PROBLEMS TO SOLVE:
(a) Using the TRaCE case study, decide whether each statement agrees with it, answering yes or no and quoting the deciding words: (i) TRaCE has supported more than 120 companies; (ii) Australia is described as strong at commercializing its new ideas; (iii) Snowmelt relied on interviews and iterative system mapping.
(b) Resume the TRaCE case study after its final sentence, keeping its formal voice.

TEXT SHOWN:

Start of Block

Fast-tracking Australia's net zero with new partnership models

Overview

The Trailblazer for Recycling and Clean Energy (TRaCE) unites Australia’s leading research institutions and industry innovators to accelerate the transition from laboratory breakthroughs to large-scale commercial adoption. Backed by the Australian Government, UNSW, the University of Newcastle, and having supported 120+ companies to date,  TRaCE is building the foundation for a globally competitive clean-energy and recycling sector.

Snowmelt was engaged to help TRaCE build a shared frame of reference between academia and industry, enabling better connections, collaboration, commercialisation, and investment. 

By articulating the Trailblazer model and visualising how TRaCE is connecting research and market needs, the work helps position the program as a leader in new collaboration patterns and a more coordinated Australian innovation ecosystem.

The challenge

Australia excels at generating new ideas but continues to lag in commercialising them. The Trailblazer model was created to change that, exploring new ways and incentives for universities and industry to work together differently and bring technologies to market faster.


The challenge was systemic: enabling diverse stakeholders - universities, investors, SMEs, and major industry sponsors - to engage in new collaborative R&D models, investment and support mechanisms. TRaCE needed a way to identify and bridge the gaps between the lab and the market  and to demonstrate how new  innovation models could accelerate commercialisation.


Beyond technology, the challenge was also narrative: How could TRaCE help people see and talk about these new ways of working, especially when many of the same stakeholders reappear across sectors and technologies? How might intangible collaboration, support structures and evolving partnerships and a coordinated ecosystem,  be made visible to reinforce new patterns of engagement and inclusion, particularly for the emerging clean energy and recycling sector? How could the TRaCE leadership team make sense of the growing complexity of multi-pronged, intertwined and multidisciplinary initiatives? How could the evolution of the interventions, their socio-economic impact, and (un)expected outcomes be tracked and visualised - especially over time?

“I have never seen a representation of the evolution of an RD&I eco-system map like this. We can have better conversations with our stakeholders and demonstrate the impact of our work and approach.”
Emmanuel Mastio, TRaCE Executive Director
What we did

Snowmelt worked with the TRaCE team to understand how relationships between academia and industry were forming, and how the TRaCE model could address the gaps in collaboration. Through interviews and iterative system mapping, we articulated how TRaCE’s ecosystem operates and how research could connect more effectively to market needs.

End of Block

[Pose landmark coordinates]

Start of Block

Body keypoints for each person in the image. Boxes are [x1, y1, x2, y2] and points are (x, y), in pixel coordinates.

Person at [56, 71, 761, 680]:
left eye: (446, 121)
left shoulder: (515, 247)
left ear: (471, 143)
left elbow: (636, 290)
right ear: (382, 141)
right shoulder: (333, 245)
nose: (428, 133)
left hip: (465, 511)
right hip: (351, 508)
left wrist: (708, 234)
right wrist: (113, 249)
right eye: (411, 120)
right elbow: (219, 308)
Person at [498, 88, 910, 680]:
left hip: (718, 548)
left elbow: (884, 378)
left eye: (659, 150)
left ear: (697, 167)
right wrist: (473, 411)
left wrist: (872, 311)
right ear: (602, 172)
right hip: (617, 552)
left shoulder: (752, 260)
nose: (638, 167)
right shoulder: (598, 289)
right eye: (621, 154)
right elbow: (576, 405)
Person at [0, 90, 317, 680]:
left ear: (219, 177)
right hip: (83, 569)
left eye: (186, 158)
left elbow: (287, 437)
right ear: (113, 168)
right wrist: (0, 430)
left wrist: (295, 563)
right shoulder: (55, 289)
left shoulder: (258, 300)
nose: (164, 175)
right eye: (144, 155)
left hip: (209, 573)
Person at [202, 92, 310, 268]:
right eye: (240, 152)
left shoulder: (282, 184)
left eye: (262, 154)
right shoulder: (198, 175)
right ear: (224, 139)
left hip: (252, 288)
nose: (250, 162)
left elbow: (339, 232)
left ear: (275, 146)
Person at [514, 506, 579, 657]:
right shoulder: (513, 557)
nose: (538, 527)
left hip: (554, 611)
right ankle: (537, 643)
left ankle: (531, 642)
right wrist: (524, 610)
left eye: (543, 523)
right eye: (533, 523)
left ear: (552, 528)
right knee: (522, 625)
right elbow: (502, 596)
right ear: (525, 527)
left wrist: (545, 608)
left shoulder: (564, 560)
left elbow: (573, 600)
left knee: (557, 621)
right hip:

End of Block

ANSWERS TO THE TASKS:
(a)
(i) Yes: "having supported 120+ companies to date"
(ii) No: "Australia excels at generating new ideas but continues to lag in commercialising them"
(iii) Yes: "Through interviews and iterative system mapping"

(b)
Grounded in TRaCE’s transformation theory, the process combined multiple perspectives into a single shared representation of the ecosystem - a high-fidelity, data-driven artefact that enables shared understanding, storytelling, analysing, and strategic decision-making.

Key activities

  1. Conducted interviews with the TRaCE program team and key collaborators to understand how stakeholder relationships were forming between industry and academia, and how TRaCE was making sense of its role within that system.

  1. Mapped the ecosystem iteratively from multiple perspectives using different organising principles, grounded in the TRaCE’s’s transformation theory to explore how research connects to market needs.

  1. Developed a high-fidelity interactive system map that integrates data from supporting initiatives, interventions for change, technologies, research projects, and partners, creating a tangible artefact for shared understanding, storytelling, and strategic decision-making.

Outcomes

195 entities & 214 contracts mapped

including 64 technologies, 27 R&D projects, 17 programs, 16 startups, and 71 partners.

Developed a shared frame of reference

enabling strategic conversations, storytelling, and coordination across the ecosystem.

Shaped the intervention infrastructure

guiding TRaCE’s ongoing activities and stakeholder engagement.
Project Insights
  1. A shared story matters. Seeing how the ecosystem fits together allows people to understand their role, identify opportunities, and make collaboration tangible.

  1. Timing is everything. The representation of the system evolved as TRaCE’s work unfolded, showing that impact emerges through responsiveness to real system needs.

  1. Responsiveness creates momentum. By visualising where interrelatedness and gaps exist, along with impact modelling data, TRaCE can now focus investment and interventions where they are needed and matter most, accelerating commercialisation and connection across the ecosystem.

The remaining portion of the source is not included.